Whose side are you on? Or, rather, which side are you on?

American fan Bob Abels of Falls Church, Virginia, had no idea what was going on when a Tokyo Dome security guard told Abels to take off his shirt. Wearing the jersey of his favorite Japanese team, the Hanshin Tigers, Abels naively was headed for his assigned seat near the right-field foul pole.

“You must take off your shirt, sir,” said the guard, trying to explain Abels’ life could be at risk because he was entering the cheering section of the Tigers’ archrival and home team, the Yomiuri Giants.

So goes one of the oddities of Japanese baseball; you want to sit in the stands on the same side of the field as your team’s dugout, and you don’t want to get caught in the opposing club’s frenzy of fans.

Until 2003, the tradition was for the home team to take the first base side, and all 12 clubs followed that routine. Then, with American Trey Hillman as manager, the Nippon Ham Fighters started something new when they moved to Hokkaido in 2004. The Fighters set up their home dugout on the third base side. A year later, the expansion Tohoku Rakuten Golden Eagles did the same at Miyagi Stadium in Sendai.

A third Pacific League club, the Seibu Lions, renovated their Seibu Dome in 2008 with the posting money they got from the Boston Red Sox for Daisuke Matsuzaka and switched their home side from first base to third as well, and their fans had to get used to entering the ballpark from left field rather than from right.

Curiously, some teams have ticket categories such as the Hiroshima Carp’s Visitor Performance seats. A Canadian fan, Andrea Hanson of Oakville, Ontario, was told her seat would be in the Visitors Performance area at Hiroshima’s Mazda Zoom Zoom Stadium. She asked, “Will I be required to perform something?”

No, but she was expected to refrain from wearing items of clothing that display the Hiroshima Carp logo, and she could not be cheering for the home team.

The Yomiuri Giants sell tickets for seats in the visitor oendan (cheering section), and they are often the last ones available after all the others have been sold out. In that case, fans are warned when buying the tickets about the potential danger of wearing Giants paraphernalia to the game.

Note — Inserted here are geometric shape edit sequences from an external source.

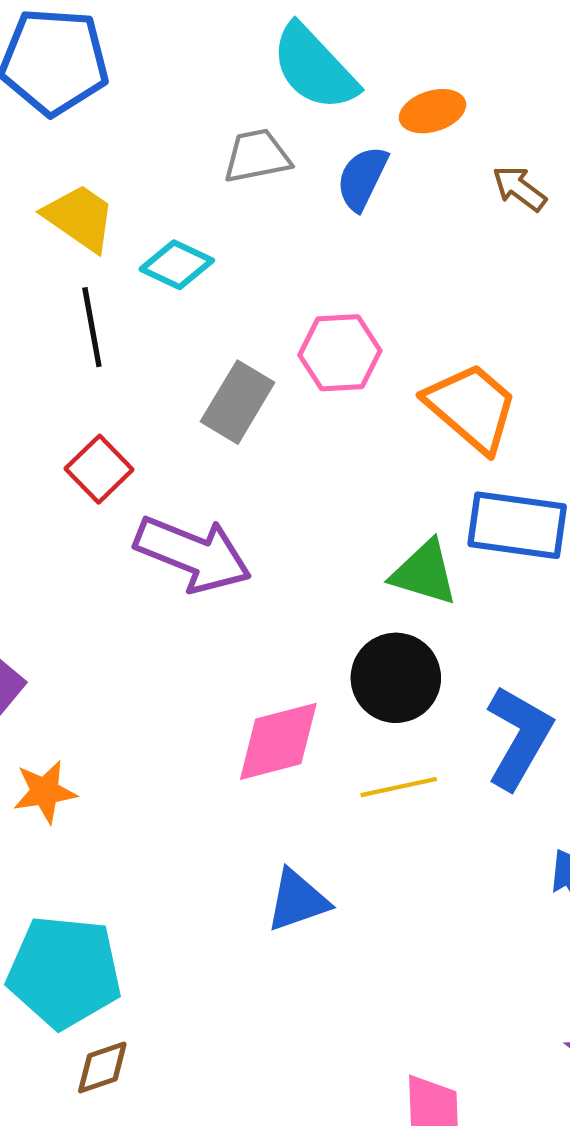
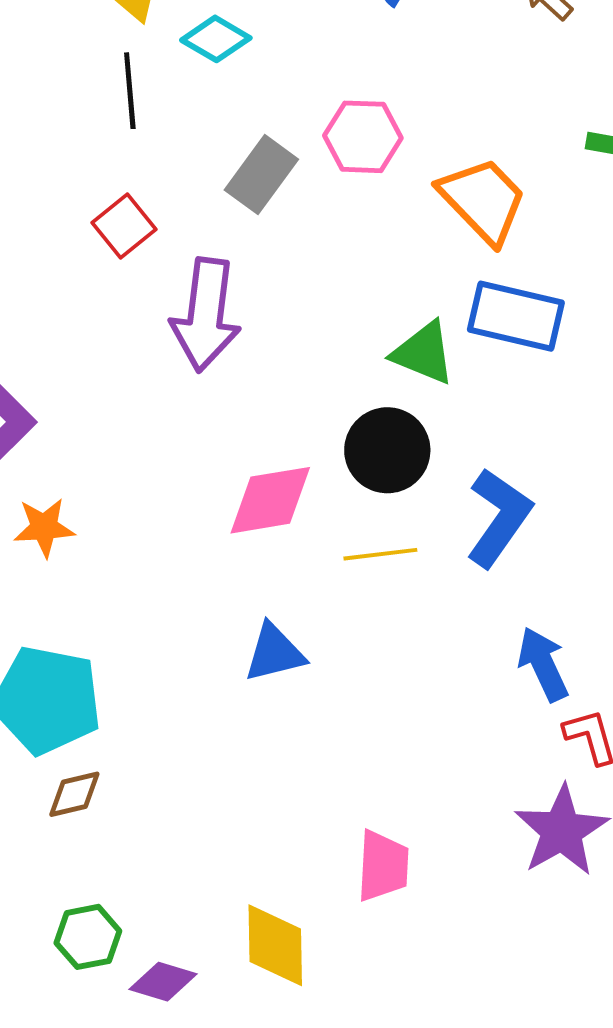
purple arrow: (193, 554) -> (206, 315), turned 70

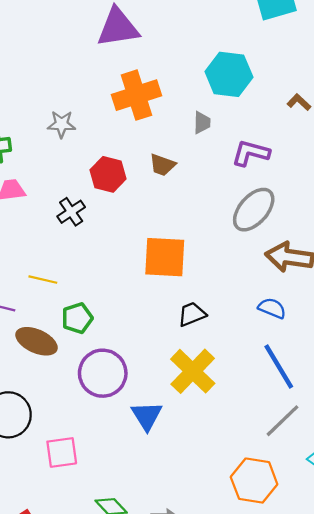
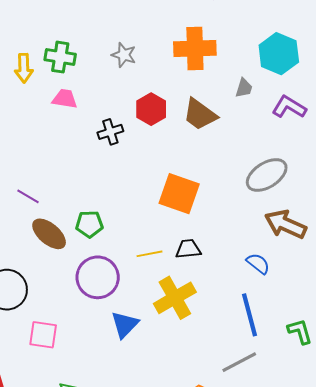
purple L-shape: (251, 153) -> (289, 107), moved
brown trapezoid: (162, 165) -> (200, 114), size x1.5
yellow line: (43, 280) -> (149, 254), moved, turned -40

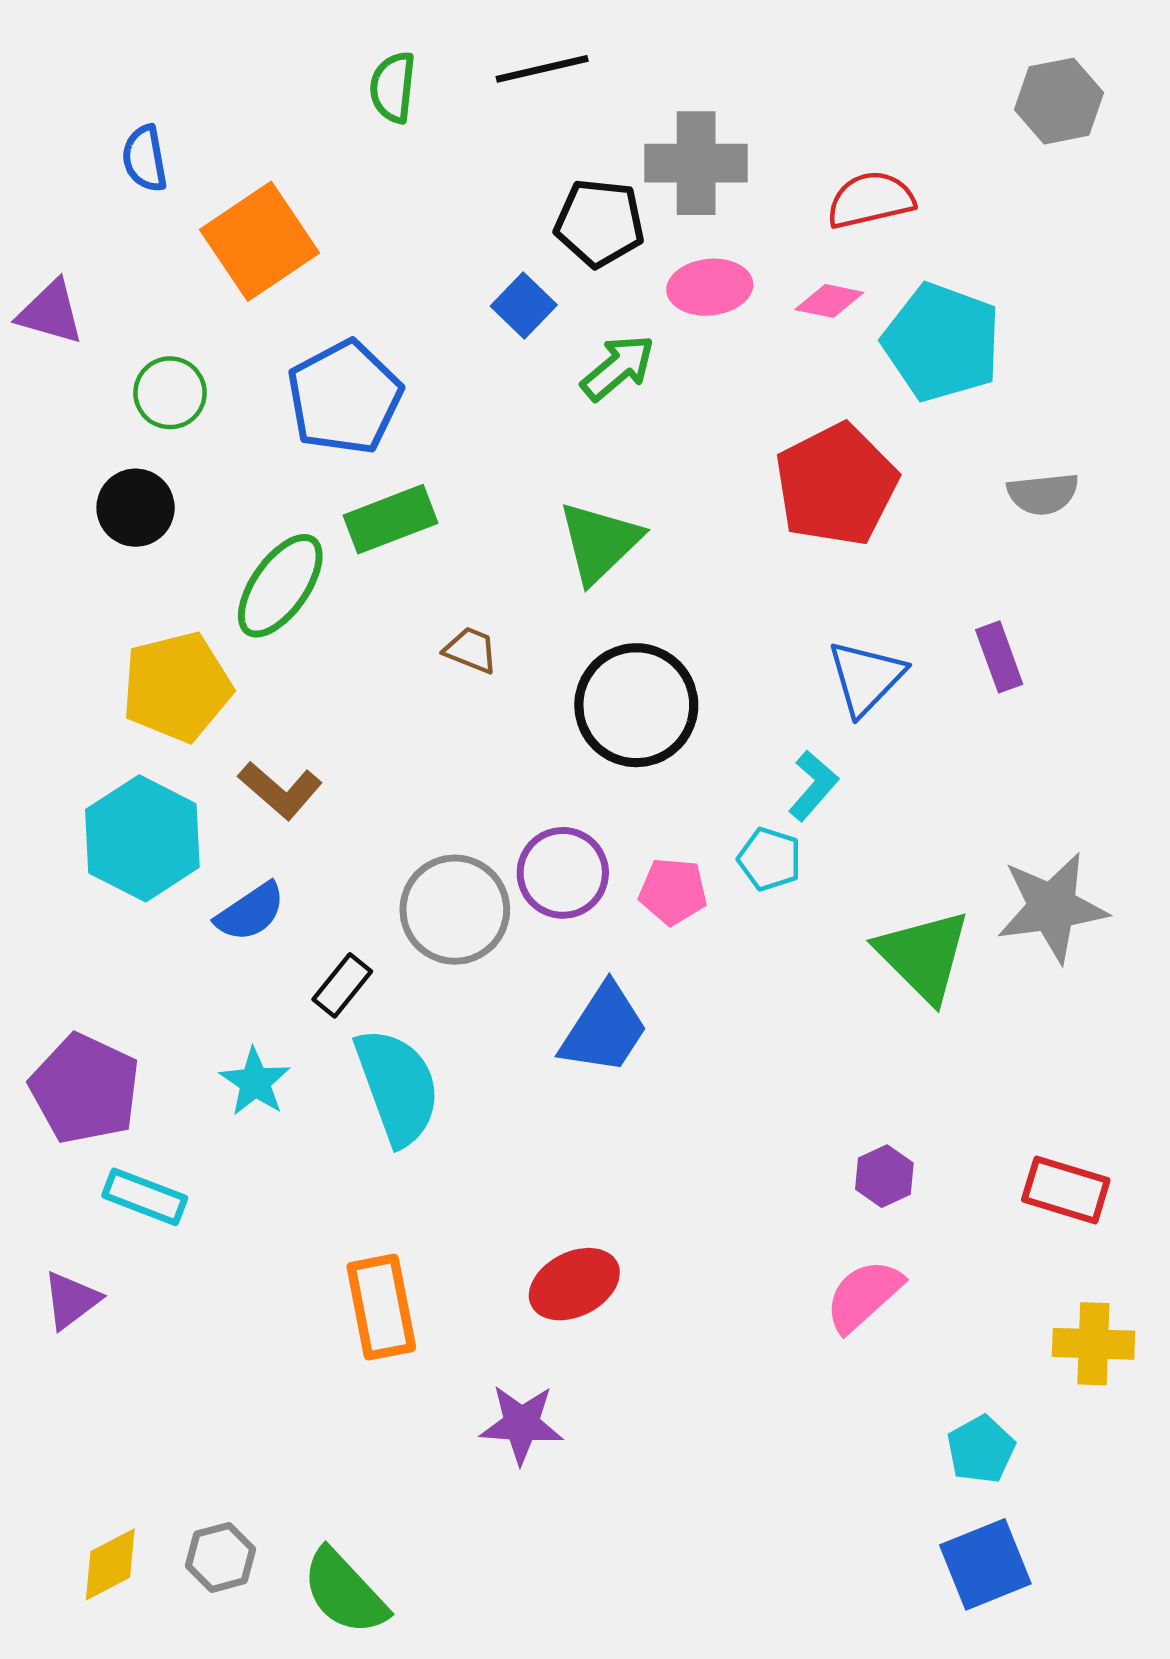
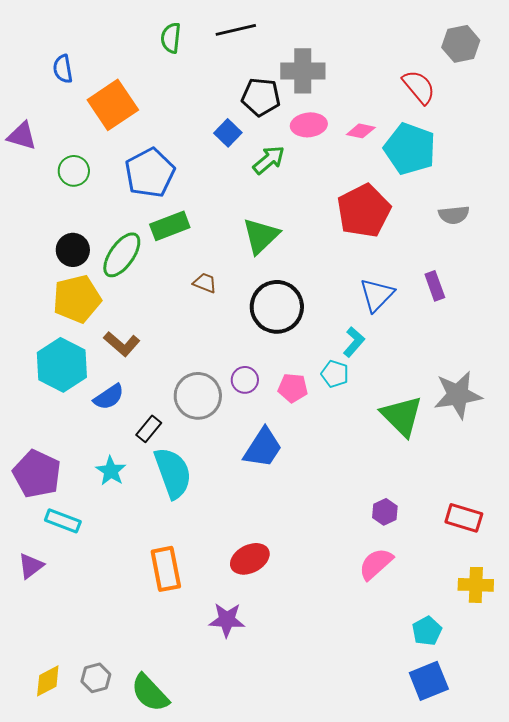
red semicircle: (871, 200) -> (419, 87), moved, turned 63
black circle: (136, 508) -> (73, 250), moved
purple circle: (563, 873) -> (245, 380), size x0.7

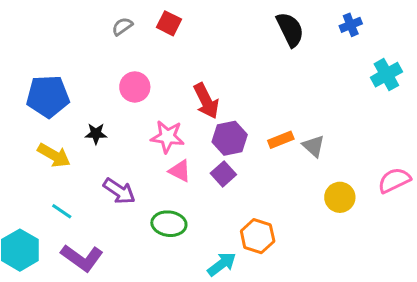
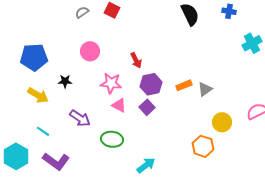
blue cross: (351, 25) -> (229, 11), turned 32
red arrow: (206, 101) -> (136, 60), size x0.7
gray triangle: (313, 146) -> (205, 89), turned 42
orange hexagon: (258, 236) -> (203, 146), moved

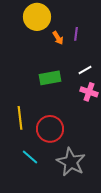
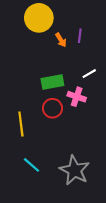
pink cross: (89, 92) -> (77, 97), moved
red circle: (50, 129) -> (52, 108), moved, size x0.7

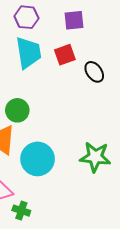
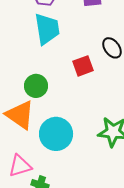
red square: (65, 55) -> (83, 66), moved

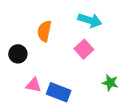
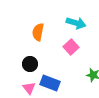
black circle: (18, 54) -> (30, 64), moved
pink triangle: (34, 85) -> (29, 88), moved, turned 40

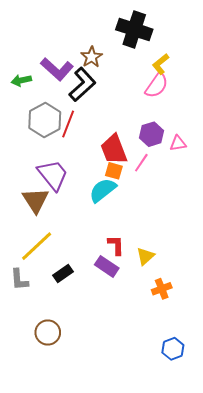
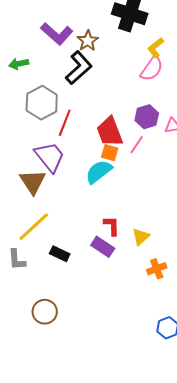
purple L-shape: (57, 69) -> (57, 34), moved
red line: (68, 124) -> (65, 123), moved
black rectangle: (63, 274) -> (60, 254), turned 60

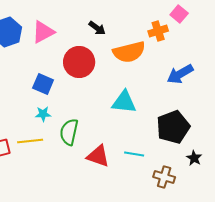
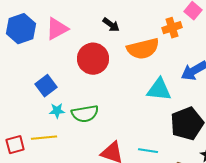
blue square: (43, 84) -> (46, 86), moved, turned 30
cyan triangle: (124, 102) -> (159, 90), moved
green semicircle: (69, 132) -> (85, 114), moved, turned -112

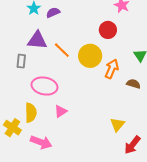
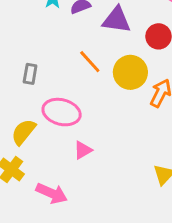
purple triangle: (37, 40) -> (117, 20), moved
yellow semicircle: (31, 113) -> (23, 132), moved, turned -144

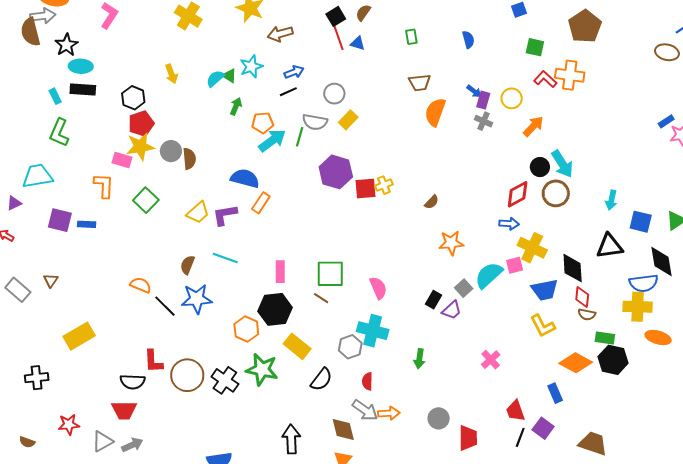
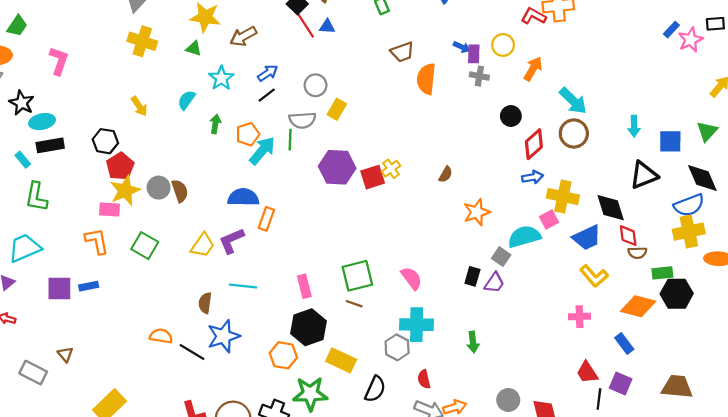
green triangle: (229, 76) -> (194, 48), moved
black circle: (540, 167) -> (511, 116), moved
cyan semicircle: (489, 275) -> (524, 237), turned 40
pink cross: (491, 360) -> (579, 317), moved, turned -36

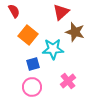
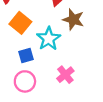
cyan star: (53, 49) -> (49, 39), turned -30

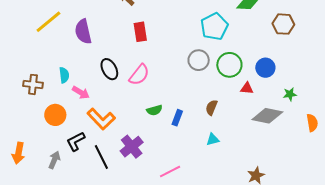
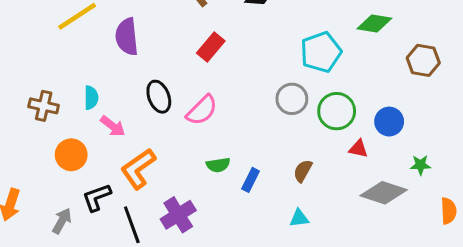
red rectangle: (140, 32) -> (211, 47), turned 42
orange L-shape: (101, 119) -> (138, 169), turned 92

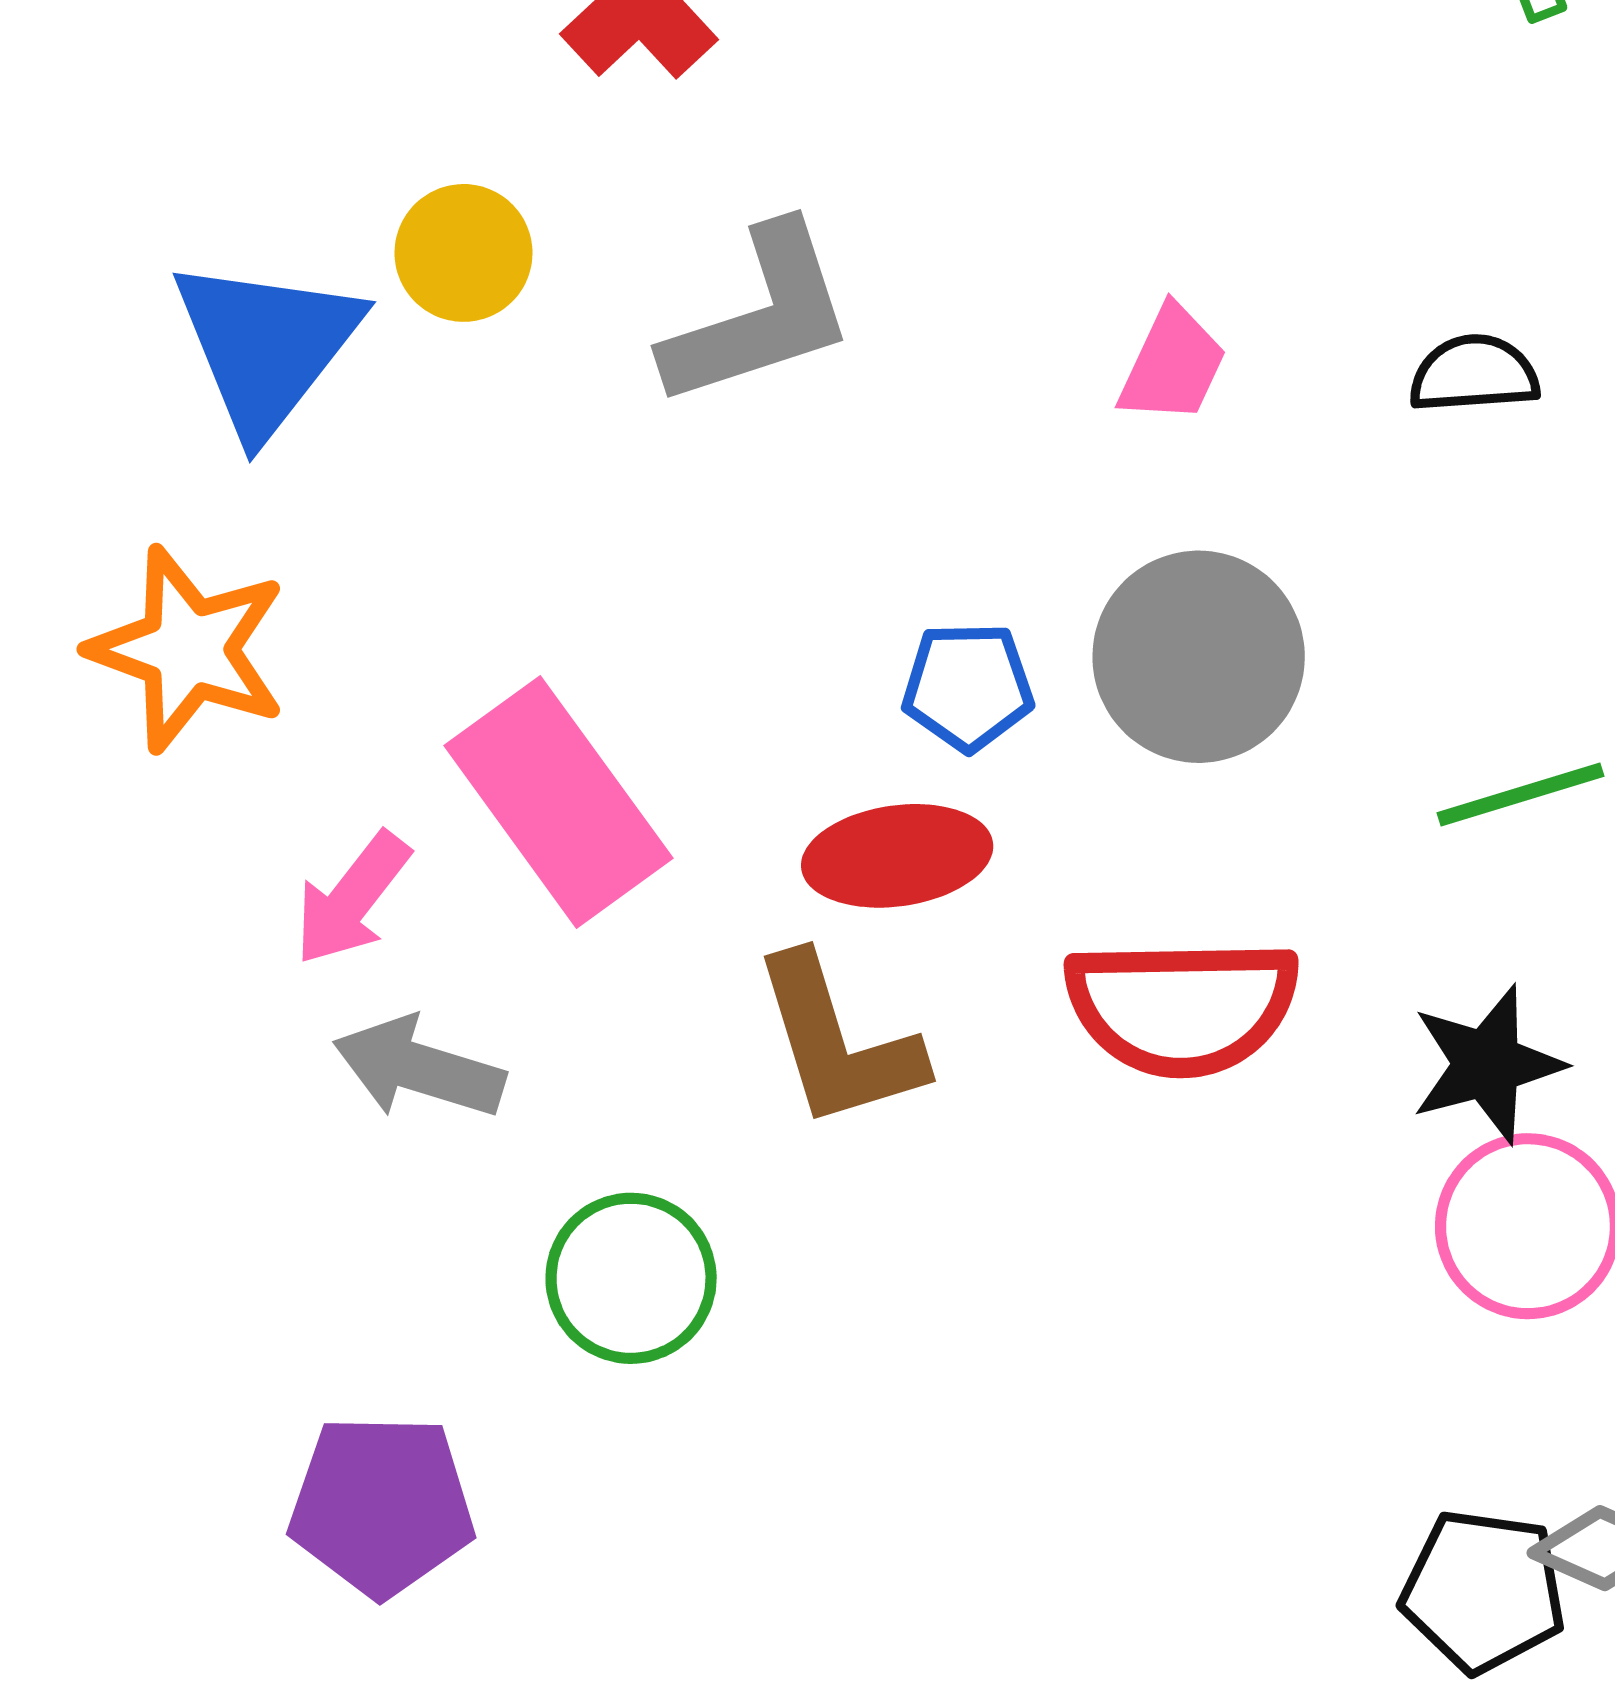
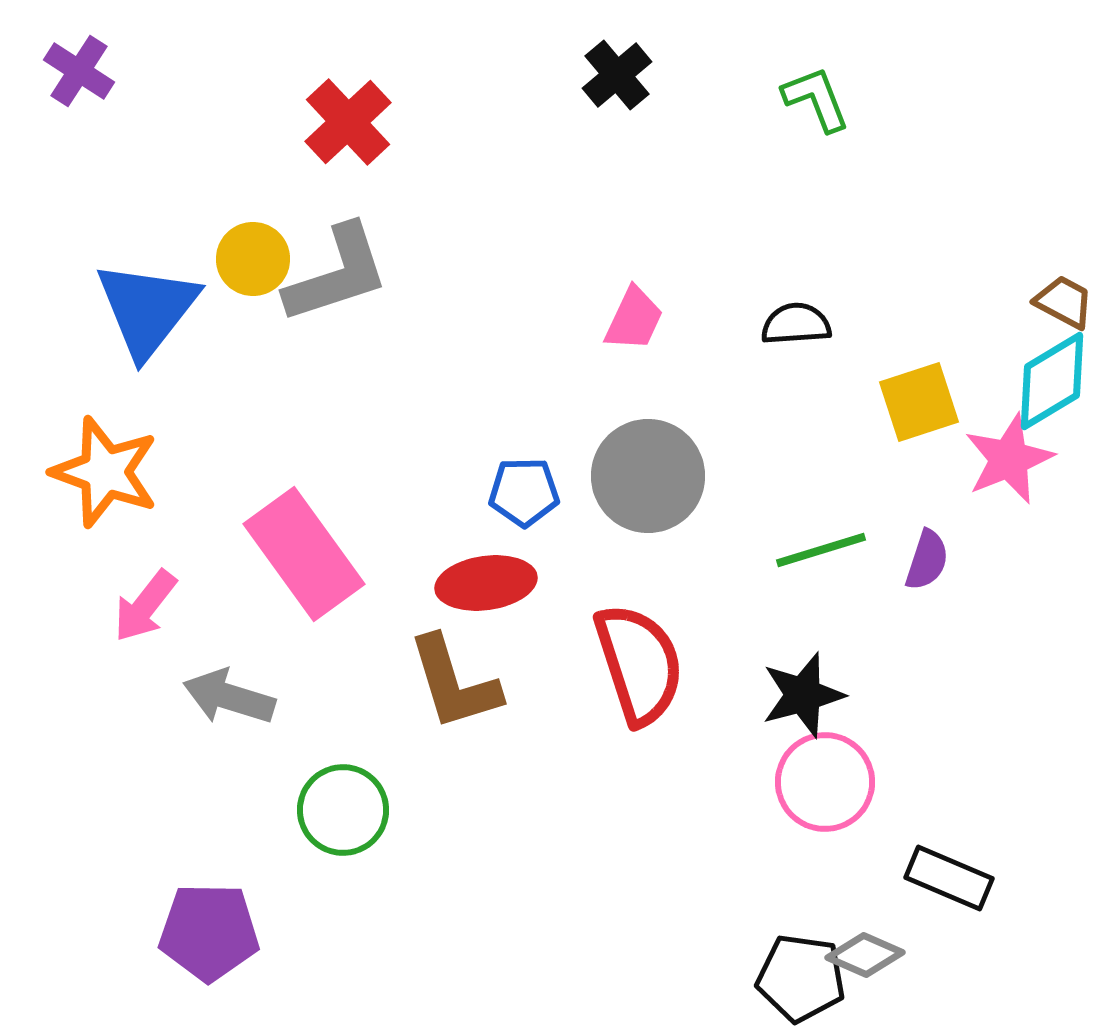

Uninformed American fans of major or minor league baseball might argue, saying, “I paid for my ticket; I’m entitled to cheer for whichever team I prefer, regardless of where I am sitting.”

Not in Japan.

There have been stories, since the beginning of interleague play in the major leagues in 1997, of married couples going to the Subway Series games between New York City’s two teams.

One is a Mets fan, the other a Yankees rooter, and they are dressed accordingly. They sit together and cheer for their respective club with no problem. Not in Japan.

Die-hard Hanshin rooter Junji Onodera, a university student from Amagasaki, Hyogo Prefecture, was asked, “If all the tickets to a Giants-Tigers game were sold out except one, and that one seat was in the Giants cheering section, what would you do?”

Onodera replied, “I would rather stay home and watch the game on TV than have to sit quietly and not be able to wear my Tigers cap and jersey.”

Yoko Hayashi, a resident of Mitaka in western Tokyo, agrees. She regularly rides the JR Sobu Line to attend games at Tokyo Dome whenever the Tigers visit the Giants or Jingu Stadium when Hanshin comes to play the Yakult Swallows.

Wearing a Hanshin cap, Tigers logo earrings, a pink jersey with the team name across the front and open-toed shoes revealing yellow toe-nail polish, she reads the Tigers-affiliated Daily Sports newspaper, pulled from her Hanshin logo handbag.

“Of course I’ll be sitting on the third-base (visitors) side again tonight. I always do. I could never sit in the sections with the Kyojin fans,” she said while on the train to Suidobashi late last month.

At most of the Japanese stadiums now, you can tell where a team’s cheering section begins and ends, just by the colors. At Tokyo Dome, all the Giants fans wear orange and wave orange hand towels when the team scores. For all games except those against the Tigers, there are only four sections set aside for the visiting team’s backers; one in foul territory and three in the bleachers inside the foul pole on the left-field side.

When Onodera, Hayashi and their friends are there, the Hanshin rooters section extends all the way to the scoreboard in center field. Whoever is playing, both sides cheer wildly while their team is at bat and politely and respectfully keep silent when the opposing team is on offense.

The winning team’s oendan members are always the last to leave the ballpark after the game is over, the hero interview is concluded and the stars of the game run out to the outfield to thank the fans for their support and throw a few souvenir baseballs into the stands.

Then the bleacher band strikes up for a few more choruses of the team’s fight song before finally departing for a celebration in a nearby yakitori or yakiniku place for a bite to eat and few drinks.

So, when you buy your tickets to a game, and you care which team wins, make sure you get seats on the correct side of the stadium and never sit in the section set aside for the visiting team’s fans if you want to root, root, root for the home team.